Lemuel Planck of 1,001 Oaks, Calif., was also nearly successful with his proposal to add one more member to every baseball team. The committee suggested he get his plan accepted by the leagues and return another year, when there would be something more substantial to consider. His proposal is a designated baserunner to run bases for the designated hitter.

An interesting application came from contestant Ralph Short of Islesboro, Maine. When the Maine Legislature enacted a law requiring a red lobster on automobile registration tags, Mr. Short was urged by all his friends to buy a ``vanity'' plate with his name on it. This would constitute a ``short lobster,'' which is illegal in Maine, where undersize lobsters must not be taken from the sea. Mr. Short refused to do this, thus qualifying (unsuccessfully) for ``man of the year.'' The judges considered his situation too localized for worldwide notice.

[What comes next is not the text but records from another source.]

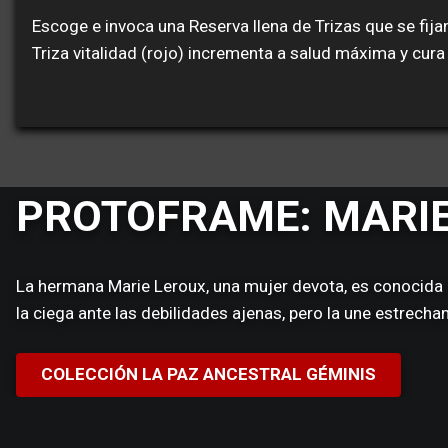
Escoge e invoca una Reserva llena de Trizas que se fij
Triza vitalidad (rojo) incrementa a salud máxima y cura
PROTOFRAME: MARI
La hermana Marie Leroux, una mujer devota, es conocida p
la ciega ante las debilidades ajenas, pero la une estrech
COLECCIÓN LA PAZ ANCESTRAL GÉMINIS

This year's winner of the coveted and prestigious award will be Derlef Schilling of Augsburg, West Germany. Before cheering thousands in the institute's spacious Plexidom Conservatory, this honored gentleman will receive, in absentia, the symbolic moleskin necktie and the $5 in food stamps stipulated so long ago by the founder of this prize. His achievement, recognized as this year's most significant contribution to the embellishment and enrichment of mankind, quite overshadowed everything else considered. Wearing roller skates, Mr. Schilling held on to a rope tied to a Ferrari and for 57 elapsed seconds he was towed down the highway at 219.6 kilometers per hour.